On rencontre des zeugmes et des conseils sur l’utilisation de l’impératif.

On s’amuse de l’usage que fait Vialatte de l’astrologie (l’entrée «Zodiaque» fait neuf pages et chaque mois a droit à sa propre entrée, sauf mai).

Plus sérieusement — mais «Il ne faut jamais se prendre au sérieux» (p. 14) —, on est appelé à réfléchir à la nature humaine :

De temps en temps, [l’homme] détruit la Bastille pour construire des prisons moins belles mais plus nombreuses, il tue ses rois pour avoir un empereur et le remplacer par un monarque, il adore la Raison, il se repaît de chimères, il massacre ses prisonniers.

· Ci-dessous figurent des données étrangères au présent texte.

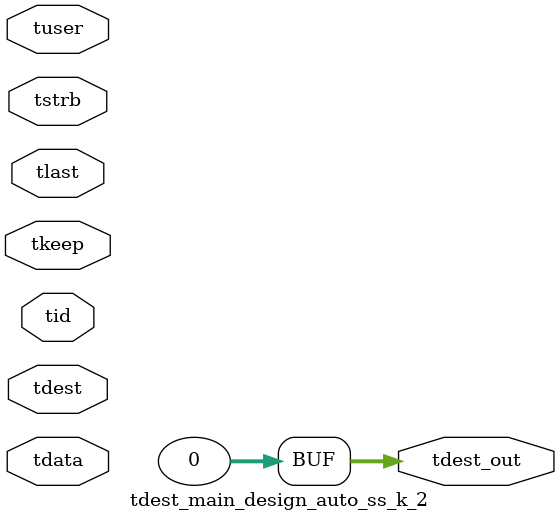
<source format=v>


`timescale 1ps/1ps

module tdest_main_design_auto_ss_k_2 #
(
parameter C_S_AXIS_TDATA_WIDTH = 32,
parameter C_S_AXIS_TUSER_WIDTH = 0,
parameter C_S_AXIS_TID_WIDTH   = 0,
parameter C_S_AXIS_TDEST_WIDTH = 0,
parameter C_M_AXIS_TDEST_WIDTH = 32
)
(
input  [(C_S_AXIS_TDATA_WIDTH == 0 ? 1 : C_S_AXIS_TDATA_WIDTH)-1:0     ] tdata,
input  [(C_S_AXIS_TUSER_WIDTH == 0 ? 1 : C_S_AXIS_TUSER_WIDTH)-1:0     ] tuser,
input  [(C_S_AXIS_TID_WIDTH   == 0 ? 1 : C_S_AXIS_TID_WIDTH)-1:0       ] tid,
input  [(C_S_AXIS_TDEST_WIDTH == 0 ? 1 : C_S_AXIS_TDEST_WIDTH)-1:0     ] tdest,
input  [(C_S_AXIS_TDATA_WIDTH/8)-1:0 ] tkeep,
input  [(C_S_AXIS_TDATA_WIDTH/8)-1:0 ] tstrb,
input                                                                    tlast,
output [C_M_AXIS_TDEST_WIDTH-1:0] tdest_out
);

assign tdest_out = {1'b0};

endmodule


</source>
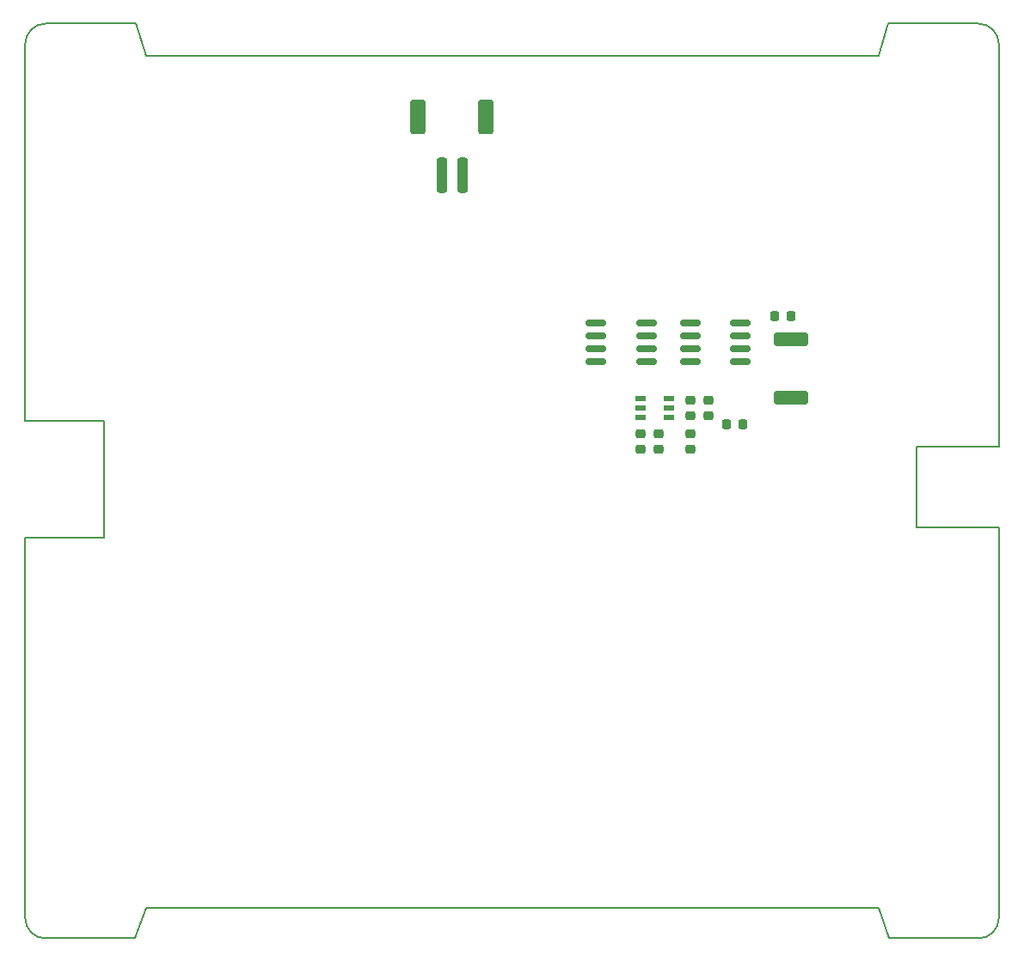
<source format=gtp>
%TF.GenerationSoftware,KiCad,Pcbnew,(6.0.5-0)*%
%TF.CreationDate,2022-12-24T17:15:18-05:00*%
%TF.ProjectId,batteryboard,62617474-6572-4796-926f-6172642e6b69,rev?*%
%TF.SameCoordinates,Original*%
%TF.FileFunction,Paste,Top*%
%TF.FilePolarity,Positive*%
%FSLAX46Y46*%
G04 Gerber Fmt 4.6, Leading zero omitted, Abs format (unit mm)*
G04 Created by KiCad (PCBNEW (6.0.5-0)) date 2022-12-24 17:15:18*
%MOMM*%
%LPD*%
G01*
G04 APERTURE LIST*
G04 Aperture macros list*
%AMRoundRect*
0 Rectangle with rounded corners*
0 $1 Rounding radius*
0 $2 $3 $4 $5 $6 $7 $8 $9 X,Y pos of 4 corners*
0 Add a 4 corners polygon primitive as box body*
4,1,4,$2,$3,$4,$5,$6,$7,$8,$9,$2,$3,0*
0 Add four circle primitives for the rounded corners*
1,1,$1+$1,$2,$3*
1,1,$1+$1,$4,$5*
1,1,$1+$1,$6,$7*
1,1,$1+$1,$8,$9*
0 Add four rect primitives between the rounded corners*
20,1,$1+$1,$2,$3,$4,$5,0*
20,1,$1+$1,$4,$5,$6,$7,0*
20,1,$1+$1,$6,$7,$8,$9,0*
20,1,$1+$1,$8,$9,$2,$3,0*%
G04 Aperture macros list end*
%TA.AperFunction,Profile*%
%ADD10C,0.150000*%
%TD*%
%ADD11R,1.000000X0.600000*%
%ADD12RoundRect,0.218750X-0.256250X0.218750X-0.256250X-0.218750X0.256250X-0.218750X0.256250X0.218750X0*%
%ADD13RoundRect,0.218750X0.218750X0.256250X-0.218750X0.256250X-0.218750X-0.256250X0.218750X-0.256250X0*%
%ADD14RoundRect,0.218750X0.256250X-0.218750X0.256250X0.218750X-0.256250X0.218750X-0.256250X-0.218750X0*%
%ADD15RoundRect,0.150000X-0.825000X-0.150000X0.825000X-0.150000X0.825000X0.150000X-0.825000X0.150000X0*%
%ADD16RoundRect,0.150000X0.825000X0.150000X-0.825000X0.150000X-0.825000X-0.150000X0.825000X-0.150000X0*%
%ADD17RoundRect,0.250000X1.425000X-0.425000X1.425000X0.425000X-1.425000X0.425000X-1.425000X-0.425000X0*%
%ADD18RoundRect,0.250000X0.250000X1.500000X-0.250000X1.500000X-0.250000X-1.500000X0.250000X-1.500000X0*%
%ADD19RoundRect,0.250001X0.499999X1.449999X-0.499999X1.449999X-0.499999X-1.449999X0.499999X-1.449999X0*%
G04 APERTURE END LIST*
D10*
X53200300Y-141979900D02*
G75*
G03*
X55200300Y-143979900I2000000J0D01*
G01*
X147085300Y-143979900D02*
G75*
G03*
X149085300Y-141979900I0J2000000D01*
G01*
X149085300Y-55809900D02*
G75*
G03*
X147085300Y-53809900I-2000000J0D01*
G01*
X55200300Y-53809900D02*
G75*
G03*
X53200300Y-55809900I0J-2000000D01*
G01*
X55200300Y-143979900D02*
X64039500Y-143979900D01*
X137210800Y-141000000D02*
X65074800Y-141000000D01*
X64039500Y-143979900D02*
X65074800Y-141000000D01*
X147085300Y-143979900D02*
X138246100Y-143979900D01*
X65074800Y-57000000D02*
X64096900Y-53809900D01*
X137210800Y-57000000D02*
X65074800Y-57000000D01*
X137210800Y-57000000D02*
X138188700Y-53809900D01*
X147085300Y-53809900D02*
X138188700Y-53809900D01*
X64096900Y-53809900D02*
X55200300Y-53809900D01*
X61000000Y-104500000D02*
X53200300Y-104500000D01*
X141000000Y-95500000D02*
X141000000Y-103500000D01*
X138246100Y-143979900D02*
X137210800Y-141000000D01*
X149085300Y-95500000D02*
X141000000Y-95500000D01*
X149085300Y-141979900D02*
X149085300Y-103500000D01*
X53200300Y-141979900D02*
X53200300Y-104500000D01*
X53200300Y-93000000D02*
X61000000Y-93000000D01*
X53200300Y-55809900D02*
X53200300Y-93000000D01*
X149085300Y-55809900D02*
X149085300Y-95500000D01*
X141000000Y-103500000D02*
X149085300Y-103500000D01*
X61000000Y-93000000D02*
X61000000Y-104500000D01*
D11*
X113789000Y-90744000D03*
X113789000Y-91694000D03*
X113789000Y-92644000D03*
X116589000Y-92644000D03*
X116589000Y-91694000D03*
X116589000Y-90744000D03*
D12*
X120523000Y-90906500D03*
X120523000Y-92481500D03*
X118745000Y-90906500D03*
X118745000Y-92481500D03*
X115570000Y-94208500D03*
X115570000Y-95783500D03*
D13*
X128613000Y-82677000D03*
X127038000Y-82677000D03*
X123850500Y-93281500D03*
X122275500Y-93281500D03*
D14*
X118745000Y-95783500D03*
X118745000Y-94208500D03*
D15*
X109412000Y-83312000D03*
X109412000Y-84582000D03*
X109412000Y-85852000D03*
X109412000Y-87122000D03*
X114362000Y-87122000D03*
X114362000Y-85852000D03*
X114362000Y-84582000D03*
X114362000Y-83312000D03*
D16*
X123633000Y-87122000D03*
X123633000Y-85852000D03*
X123633000Y-84582000D03*
X123633000Y-83312000D03*
X118683000Y-83312000D03*
X118683000Y-84582000D03*
X118683000Y-85852000D03*
X118683000Y-87122000D03*
D12*
X113792000Y-94208500D03*
X113792000Y-95783500D03*
D17*
X128587500Y-90720500D03*
X128587500Y-84920500D03*
D18*
X96250000Y-68763000D03*
X94250000Y-68763000D03*
D19*
X91900000Y-63013000D03*
X98600000Y-63013000D03*
M02*

</source>
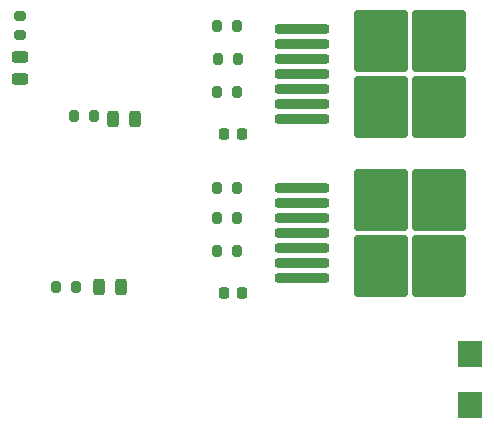
<source format=gbr>
%TF.GenerationSoftware,KiCad,Pcbnew,7.0.1*%
%TF.CreationDate,2023-05-22T01:14:16-06:00*%
%TF.ProjectId,MegaMoto_Driver_Shield,4d656761-4d6f-4746-9f5f-447269766572,rev?*%
%TF.SameCoordinates,Original*%
%TF.FileFunction,Paste,Top*%
%TF.FilePolarity,Positive*%
%FSLAX46Y46*%
G04 Gerber Fmt 4.6, Leading zero omitted, Abs format (unit mm)*
G04 Created by KiCad (PCBNEW 7.0.1) date 2023-05-22 01:14:16*
%MOMM*%
%LPD*%
G01*
G04 APERTURE LIST*
G04 Aperture macros list*
%AMRoundRect*
0 Rectangle with rounded corners*
0 $1 Rounding radius*
0 $2 $3 $4 $5 $6 $7 $8 $9 X,Y pos of 4 corners*
0 Add a 4 corners polygon primitive as box body*
4,1,4,$2,$3,$4,$5,$6,$7,$8,$9,$2,$3,0*
0 Add four circle primitives for the rounded corners*
1,1,$1+$1,$2,$3*
1,1,$1+$1,$4,$5*
1,1,$1+$1,$6,$7*
1,1,$1+$1,$8,$9*
0 Add four rect primitives between the rounded corners*
20,1,$1+$1,$2,$3,$4,$5,0*
20,1,$1+$1,$4,$5,$6,$7,0*
20,1,$1+$1,$6,$7,$8,$9,0*
20,1,$1+$1,$8,$9,$2,$3,0*%
G04 Aperture macros list end*
%ADD10RoundRect,0.200000X-0.200000X-0.275000X0.200000X-0.275000X0.200000X0.275000X-0.200000X0.275000X0*%
%ADD11RoundRect,0.243750X-0.243750X-0.456250X0.243750X-0.456250X0.243750X0.456250X-0.243750X0.456250X0*%
%ADD12RoundRect,0.200000X0.200000X0.275000X-0.200000X0.275000X-0.200000X-0.275000X0.200000X-0.275000X0*%
%ADD13RoundRect,0.225000X0.225000X0.250000X-0.225000X0.250000X-0.225000X-0.250000X0.225000X-0.250000X0*%
%ADD14RoundRect,0.200000X0.275000X-0.200000X0.275000X0.200000X-0.275000X0.200000X-0.275000X-0.200000X0*%
%ADD15R,2.120000X2.280000*%
%ADD16RoundRect,0.200000X-2.100000X-0.200000X2.100000X-0.200000X2.100000X0.200000X-2.100000X0.200000X0*%
%ADD17RoundRect,0.250000X-2.025000X-2.375000X2.025000X-2.375000X2.025000X2.375000X-2.025000X2.375000X0*%
%ADD18RoundRect,0.243750X-0.456250X0.243750X-0.456250X-0.243750X0.456250X-0.243750X0.456250X0.243750X0*%
G04 APERTURE END LIST*
D10*
%TO.C,R4*%
X129147000Y-55804000D03*
X130797000Y-55804000D03*
%TD*%
D11*
%TO.C,D2*%
X120320000Y-63678000D03*
X122195000Y-63678000D03*
%TD*%
D12*
%TO.C,R8*%
X117018000Y-63424000D03*
X118668000Y-63424000D03*
%TD*%
D13*
%TO.C,C1*%
X131255000Y-64948000D03*
X129705000Y-64948000D03*
%TD*%
D14*
%TO.C,R9*%
X112446000Y-56629000D03*
X112446000Y-54979000D03*
%TD*%
D10*
%TO.C,R1*%
X129210000Y-58598000D03*
X130860000Y-58598000D03*
%TD*%
D15*
%TO.C,D4*%
X150546000Y-83611000D03*
X150546000Y-87941000D03*
%TD*%
D12*
%TO.C,R6*%
X130797000Y-61392000D03*
X129147000Y-61392000D03*
%TD*%
%TO.C,R7*%
X117144000Y-77902000D03*
X115494000Y-77902000D03*
%TD*%
D13*
%TO.C,C2*%
X131255000Y-78410000D03*
X129705000Y-78410000D03*
%TD*%
D16*
%TO.C,Q1*%
X136322000Y-69520000D03*
X136322000Y-70790000D03*
X136322000Y-72060000D03*
X136322000Y-73330000D03*
X136322000Y-74600000D03*
X136322000Y-75870000D03*
X136322000Y-77140000D03*
D17*
X143047000Y-70555000D03*
X143047000Y-76105000D03*
X147897000Y-70555000D03*
X147897000Y-76105000D03*
%TD*%
D12*
%TO.C,R5*%
X130797000Y-74854000D03*
X129147000Y-74854000D03*
%TD*%
D18*
%TO.C,D3*%
X112446000Y-58422500D03*
X112446000Y-60297500D03*
%TD*%
D10*
%TO.C,R2*%
X129147000Y-69520000D03*
X130797000Y-69520000D03*
%TD*%
D16*
%TO.C,Q2*%
X136322000Y-56058000D03*
X136322000Y-57328000D03*
X136322000Y-58598000D03*
X136322000Y-59868000D03*
X136322000Y-61138000D03*
X136322000Y-62408000D03*
X136322000Y-63678000D03*
D17*
X143047000Y-57093000D03*
X143047000Y-62643000D03*
X147897000Y-57093000D03*
X147897000Y-62643000D03*
%TD*%
D11*
%TO.C,D1*%
X119128500Y-77902000D03*
X121003500Y-77902000D03*
%TD*%
D10*
%TO.C,R3*%
X129147000Y-72060000D03*
X130797000Y-72060000D03*
%TD*%
M02*

</source>
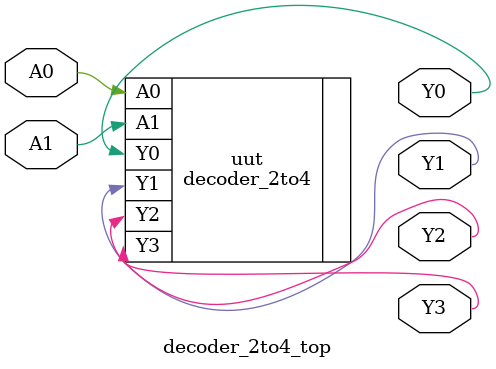
<source format=v>
`timescale 1ns / 1ps

module decoder_2to4_top(
    input A0, A1,
    output Y0, Y1, Y2, Y3
    );

    // Instantiate decoder
    decoder_2to4 uut (
        .A0(A0),
        .A1(A1),
        .Y0(Y0),
        .Y1(Y1),
        .Y2(Y2),
        .Y3(Y3)
    );

endmodule

</source>
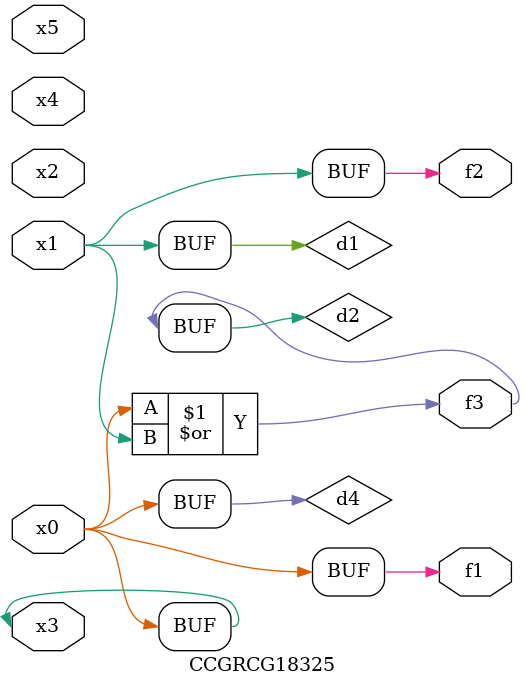
<source format=v>
module CCGRCG18325(
	input x0, x1, x2, x3, x4, x5,
	output f1, f2, f3
);

	wire d1, d2, d3, d4;

	and (d1, x1);
	or (d2, x0, x1);
	nand (d3, x0, x5);
	buf (d4, x0, x3);
	assign f1 = d4;
	assign f2 = d1;
	assign f3 = d2;
endmodule

</source>
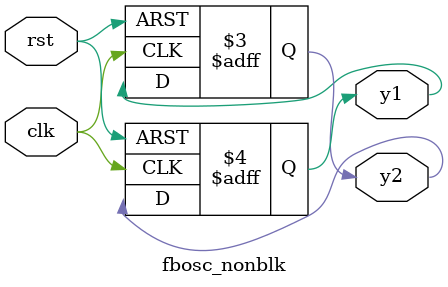
<source format=v>
module fbosc_nonblk(y1, y2, clk, rst);
    output y1, y2;
    input  clk, rst;
    reg    y1, y2;

    always @(posedge clk or posedge rst) begin
        if(rst) y1 <= 0;
        else    y1 <= y2;
    end

    always @(posedge clk or posedge rst) begin
        if(rst) y2 <= 1;
        else    y2 <= y1;
    end
endmodule
</source>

En un mot, il naît libre égal et fraternel. Tant qu’il conquiert, ce n’est pas trop inquiétant; quand il «libère», ça devient plus grave; quand il déclare la paix au monde, c’est le moment de prendre le maquis. S’il parle de «vertu», gare à la guillotine; s’il parle «liberté», méfiez-vous de la prison (p. 100).

Ce n’est pas toujours très encourageant. Ça fait partie du plaisir.

 

[Complément du 19 mars 2021]

Vialatte n’a évidemment pas le monopole de l’expression «plus haute Antiquité». Elle est aussi, par exemple, chez le Jules Verne du Pays des fourrures (1872-1873) : «Le commerce des pelleteries remonte donc à la plus haute antiquité» (éd. de 2020, p. 64).

 

Références

Verne, Jules, le Pays des fourrures. Le Canada de Jules Verne — I, Paris, Classiques Garnier, coll. «Bibliothèque du XIXe siècle», 77, 2020, 549 p. Ill. Édition critique par Guillaume Pinson et Maxime Prévost. Édition originale : 1872-1873.

Vialatte, Alexandre, Un abécédaire, Paris, Julliard, 2014, 266 p. Choix des textes et illustrations par Alain Allemand.